Another Approach: Fixed Number of Goroutines

The last code block shows yet another strategy: creating a fixed number of handler goroutines (MaxOutstanding of them) upfront. All these goroutines listen to the same request channel, ensuring that only MaxOutstanding requests are processed at any given time.

This is a more efficient strategy because it avoids the overhead of continuously creating and destroying goroutines. It also makes the semaphore unnecessary, as the number of goroutines is fixed.

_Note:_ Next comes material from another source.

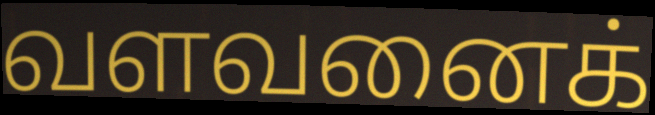
வளவனைக்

In the fixed number of goroutines approach, a pre-defined number of goroutines are launched, and each of them is running the handle function. These goroutines concurrently pull requests from the same request channel and process them. Because a channel in Go is a synchronized queue, each request will be processed by exactly one of the goroutines.

What is <-quit used for?

The <-quit line is a blocking receive operation on a channel named quit. The Serve function will not terminate until it receives a message on this channel. Essentially, this provides a way to signal the Serve function to stop its operation. You would send a message into the quit channel from another part of your program when you want to stop the server.

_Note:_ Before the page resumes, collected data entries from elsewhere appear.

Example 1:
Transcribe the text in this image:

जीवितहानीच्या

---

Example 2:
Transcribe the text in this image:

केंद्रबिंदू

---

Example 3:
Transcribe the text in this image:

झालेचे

Here's a basic example to illustrate:

package main

import (
	"fmt"
	"time"
)

const MaxOutstanding = 3

func process(r int) {
	time.Sleep(time.Second)  // Simulating work
	fmt.Println("Processed", r)
}

func handle(queue chan int) {
	for r := range queue {
		process(r)
	}
}

func main() {
	clientRequests := make(chan int)
	quit := make(chan bool)

	// Start Serve function in its own goroutine
	go func() {
		// Start handlers
		for i := 0; i < MaxOutstanding; i++ {
			go handle(clientRequests)
		}
		<-quit  // Wait to be told to exit.
		fmt.Println("Server exiting.")
	}()

	// Simulate some requests
	go func() {
		for i := 0; i < 10; i++ {
			clientRequests <- i
		}
	}()

	// Wait for a while and then signal the server to stop
	time.Sleep(5 * time.Second)
	quit <- true  // Send signal to quit

	// Wait to make sure everything is printed before the program exits
	time.Sleep(1 * time.Second)
}

In this example, the Serve function (which is simulated by the anonymous goroutine in the main function) starts MaxOutstanding number of handler goroutines and then waits for a message on the quit channel. When it receives that message, it prints "Server exiting" and terminates.

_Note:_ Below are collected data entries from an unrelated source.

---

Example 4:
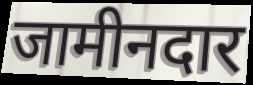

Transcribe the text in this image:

जामीनदार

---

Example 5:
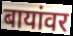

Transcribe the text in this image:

बायांवरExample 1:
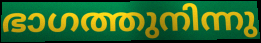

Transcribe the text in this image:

ഭാഗത്തുനിന്നു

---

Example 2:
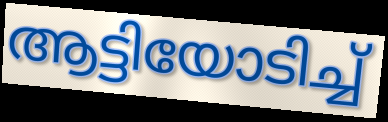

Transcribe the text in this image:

ആട്ടിയോടിച്ച്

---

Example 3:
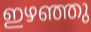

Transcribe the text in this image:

ഇഴഞ്ഞു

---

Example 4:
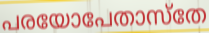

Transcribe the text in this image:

പരയോപേതാസ്തേ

By sending a message into the quit channel after some time (quit <- true), you're signaling the server to stop running.

Summary

  1. Buffered channels can be used as semaphores to limit concurrency.
  2. Be careful when capturing loop variables in goroutines.
  3. Consider different strategies for managing resources effectively, like gating the creation of goroutines or using a fixed number of goroutines.